Trace the events that would take place in a flower from the time the pollen grain of the same species falls on the stigma up to the completion of fertilization.
Answer:

The pollen grain develops on the stigma stimulated by the secretion of the stigma. The intine grows out as a protrubrance through one of the germ pore. This out growth continues to grow as pollen tube. The nucleus of the vegetative cell moves into it followed by the generative cell. The generative cell divides into two male gamete and moves to the tip of the pollen tube.

The pollen tube secretes enzyme to digest the tissues of the style and enters the ovule through micropylar end and discharges the two male gametes into one of the synergfds of the embryo sac. One of the male gametes fuses with the ovum to form a zygote. This process is called syngamy. The other male gamete fuses with the secondary nucleus to form primary endosperm nucleus.

This process is called triple fusion. Since there are two fusions (syngamy and triple fusion) inside the ovule during fertilization, it is known as double fertilization.

Question 3.
Draw a labelled diagram of a T.S of a dehisced anther.
Answer:

Question 4.
Describe the structure of a typical embryo sac found in flowering plant. Why is it generally referred to as monosporic ?
Answer:
A typical embryo sac is 8 nucleate and 7 celled. Six of the eight nuclei become surrounded by cell wall and are organised into cells. Two of the nuclei, called polar nuclei remain in the centre of the large central cell. Three cells are grouped together at the micropylar end forming the egg apparatus. Of these, one is the female gamete and two are synergids; the synergids have special cellular thickening called filiform apparatus at the micropylar tip.

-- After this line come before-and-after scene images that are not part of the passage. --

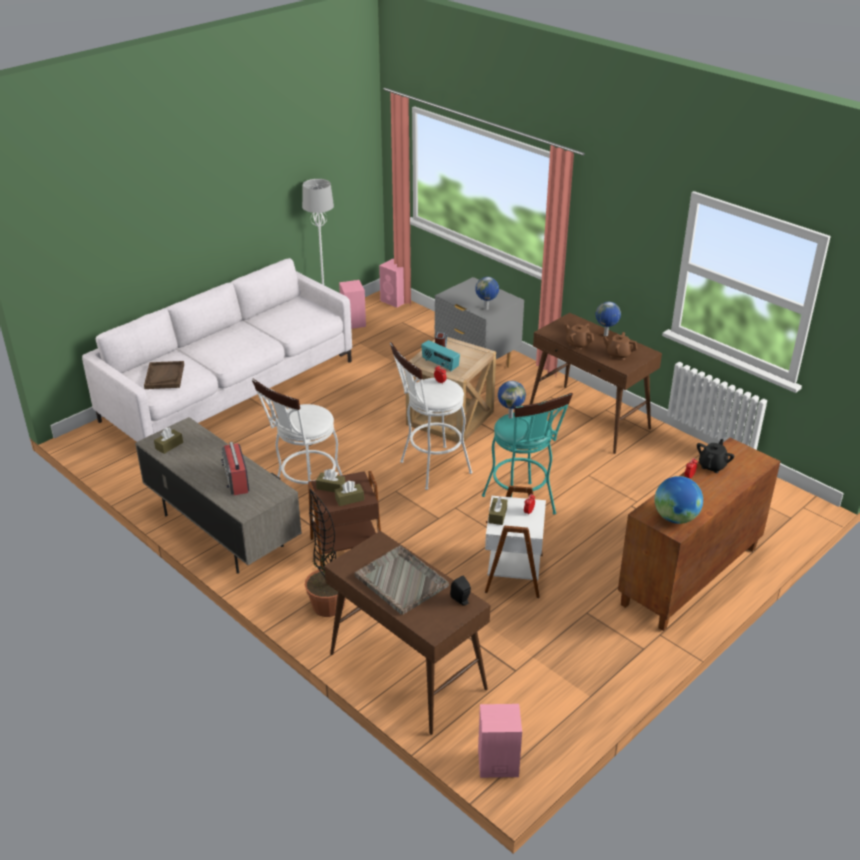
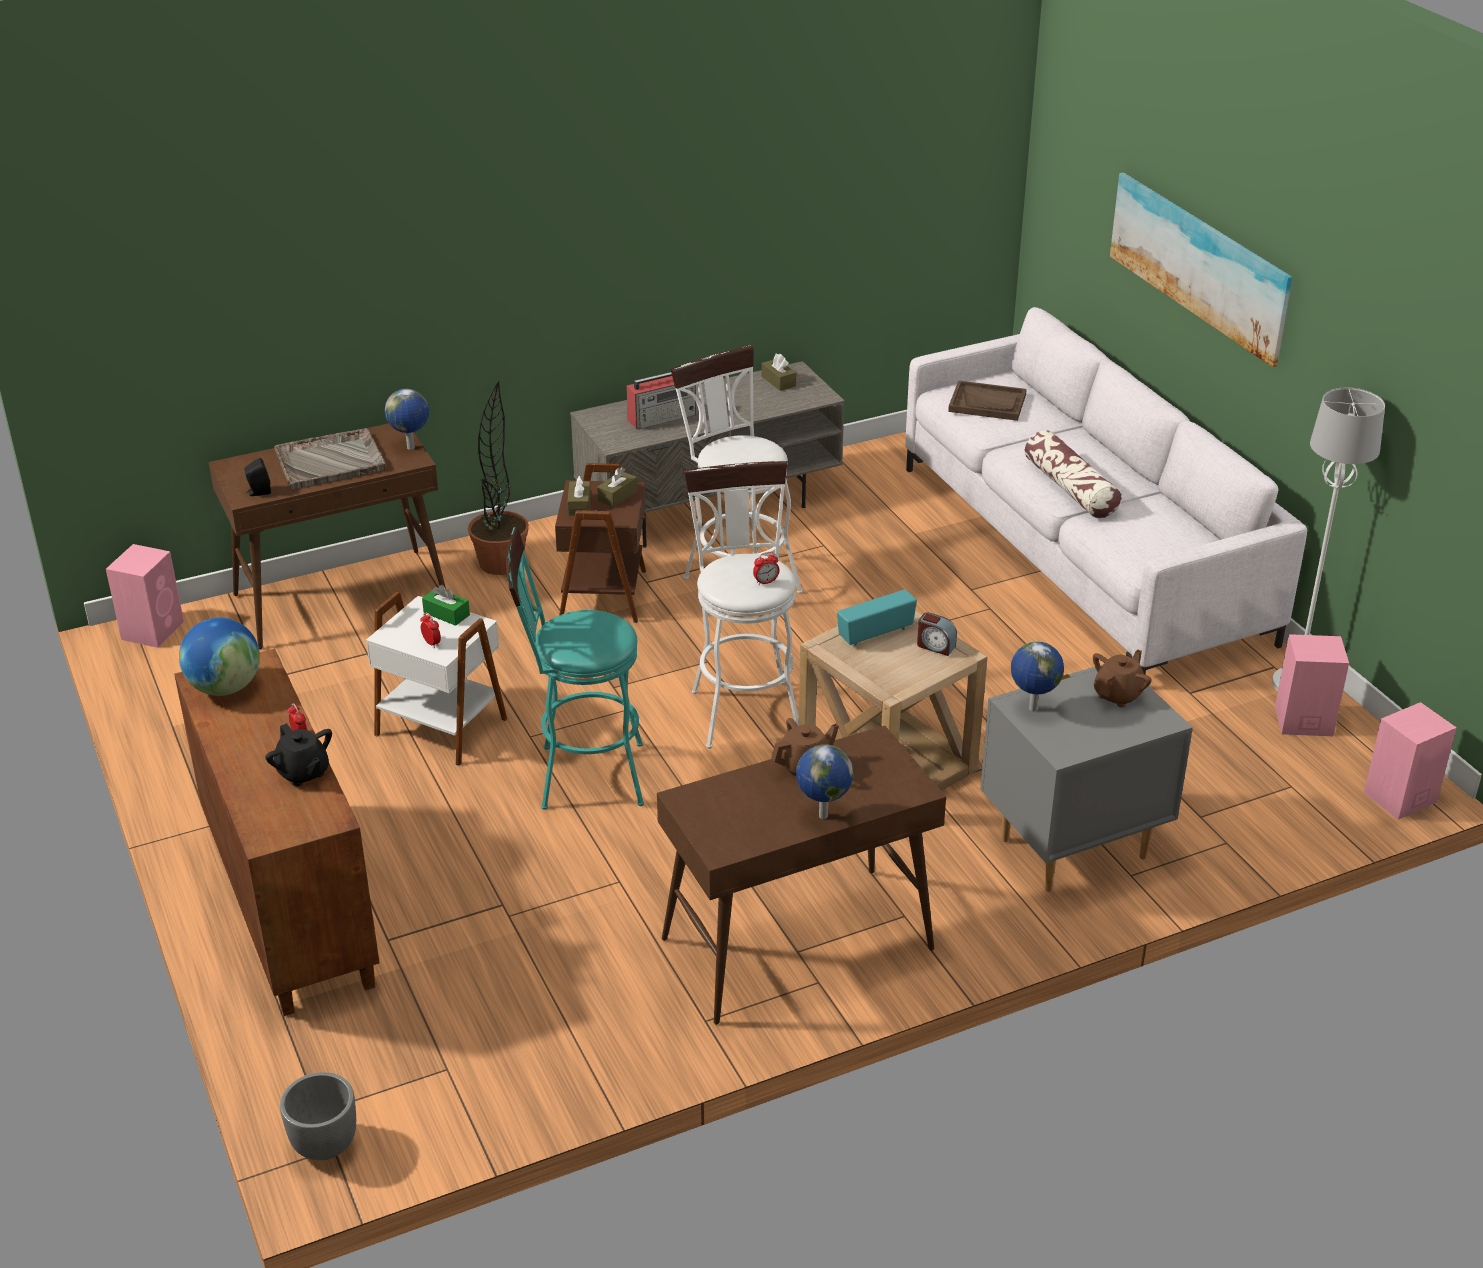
camera: 110 degrees right, 0 degrees up
(184, 216) = (1200, 264): none -> picture
(237, 480) = (663, 417): radio -> radio turned 150 degrees clockwise
(256, 341) = (1070, 489): none -> pillow
(497, 515) = (446, 614): brown tissue box -> green tissue box
(510, 416) = (615, 626): globe -> globe (411, 448)
(618, 354) = (736, 806): brown teapot -> brown teapot (1118, 695)
(804, 510) = (325, 1145): none -> grey planter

Three cells are grouped at the clealazal end; they are called antipodals. The large cell in the centre of the embryo sac is the central cell. Later 2 polar nuclei in the centre cell fused to form a depolid secondary nucleus or endosperm nucleus. Thus the embryo sac of flowering plants is 8 nucleate 7 celled at maturity. This type of embryo sac is called monosporic because it is formed from only one of the 4 megaspores.